KPMG’s national review of Canadian cyber incidents highlights how fast threats are evolving and stresses the need for organisations to adapt their defences, not just install tools.KPMG in Canada – Cyber Incidents and Intelligence: 2024

Starting with an assessment gives you a concrete picture of where you stand today, so you can prioritise changes that matter most before the next long weekend arrives.

Turning long-weekend prep into an ongoing security habit

Turning long-weekend security prep into a regular habit means building simple, repeatable processes for access reviews, monitoring, and backups. When these checks become routine, Canadian SMBs are less exposed during holidays and better protected year-round.

The real goal isn’t just surviving the next long weekend.

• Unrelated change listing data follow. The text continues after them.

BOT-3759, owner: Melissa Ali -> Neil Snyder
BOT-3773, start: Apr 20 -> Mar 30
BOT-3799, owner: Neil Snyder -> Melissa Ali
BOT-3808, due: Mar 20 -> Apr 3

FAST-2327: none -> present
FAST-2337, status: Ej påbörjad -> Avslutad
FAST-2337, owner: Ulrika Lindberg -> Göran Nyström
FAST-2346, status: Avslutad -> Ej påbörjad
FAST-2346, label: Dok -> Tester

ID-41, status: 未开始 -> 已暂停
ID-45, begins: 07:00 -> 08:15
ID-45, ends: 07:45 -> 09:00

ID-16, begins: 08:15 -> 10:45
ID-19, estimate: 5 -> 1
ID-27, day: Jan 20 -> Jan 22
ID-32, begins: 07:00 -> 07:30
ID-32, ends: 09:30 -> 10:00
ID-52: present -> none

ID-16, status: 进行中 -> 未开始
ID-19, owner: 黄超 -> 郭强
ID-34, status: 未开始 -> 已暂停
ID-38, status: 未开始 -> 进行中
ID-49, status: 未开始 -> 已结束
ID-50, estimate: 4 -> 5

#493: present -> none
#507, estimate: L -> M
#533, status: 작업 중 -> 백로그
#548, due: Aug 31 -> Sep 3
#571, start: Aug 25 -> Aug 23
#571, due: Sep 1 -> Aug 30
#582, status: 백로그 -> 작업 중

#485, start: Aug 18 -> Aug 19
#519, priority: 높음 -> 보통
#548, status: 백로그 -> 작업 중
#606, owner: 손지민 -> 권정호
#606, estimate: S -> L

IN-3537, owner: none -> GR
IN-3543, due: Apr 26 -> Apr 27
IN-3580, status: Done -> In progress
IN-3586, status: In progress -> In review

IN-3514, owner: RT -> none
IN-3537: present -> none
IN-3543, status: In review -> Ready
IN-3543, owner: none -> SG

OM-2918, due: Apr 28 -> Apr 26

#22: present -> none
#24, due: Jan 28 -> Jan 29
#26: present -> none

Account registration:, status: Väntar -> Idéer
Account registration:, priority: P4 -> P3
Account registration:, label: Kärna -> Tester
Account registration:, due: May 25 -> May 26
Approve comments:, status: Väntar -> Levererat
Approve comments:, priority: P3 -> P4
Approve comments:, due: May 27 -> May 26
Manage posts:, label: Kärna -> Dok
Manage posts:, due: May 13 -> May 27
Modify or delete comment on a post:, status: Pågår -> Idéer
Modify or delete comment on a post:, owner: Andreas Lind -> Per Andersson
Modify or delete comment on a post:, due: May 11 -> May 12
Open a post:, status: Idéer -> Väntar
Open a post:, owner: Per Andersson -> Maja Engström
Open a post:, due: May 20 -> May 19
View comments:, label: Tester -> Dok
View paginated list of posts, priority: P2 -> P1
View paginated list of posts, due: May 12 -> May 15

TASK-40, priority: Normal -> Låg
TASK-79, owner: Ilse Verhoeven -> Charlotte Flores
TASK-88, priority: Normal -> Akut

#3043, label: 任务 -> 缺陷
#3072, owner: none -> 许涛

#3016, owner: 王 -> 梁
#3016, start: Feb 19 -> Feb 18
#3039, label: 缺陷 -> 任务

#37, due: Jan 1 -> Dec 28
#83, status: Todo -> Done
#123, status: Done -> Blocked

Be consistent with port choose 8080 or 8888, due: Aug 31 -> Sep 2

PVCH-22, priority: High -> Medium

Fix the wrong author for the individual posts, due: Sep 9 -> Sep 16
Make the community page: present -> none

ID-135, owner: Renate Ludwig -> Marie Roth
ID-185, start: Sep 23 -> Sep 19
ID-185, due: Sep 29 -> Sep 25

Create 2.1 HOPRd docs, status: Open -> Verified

It’s building an environment where your security posture doesn’t depend on who happens to notice something is wrong.

You can start small:

  • Turn your pre-long-weekend checklist into a monthly recurring task.
  • Assign a clear owner for reviewing access, alerts, and backup reports.
  • Ask your IT partner how they monitor systems outside business hours and what they see that you don’t.

Over time, this rhythm becomes part of how your business operates, just like payroll or invoicing. The benefit is simple: fewer surprises, fewer Monday-morning fires, and a much smaller window of opportunity for attackers waiting for you to look away.

If you’re unsure where your gaps are today, a straightforward IT risk assessment is the best place to start. It gives you clarity on what’s working, what isn’t, and how to reduce your risk before everyone heads out for the next long weekend.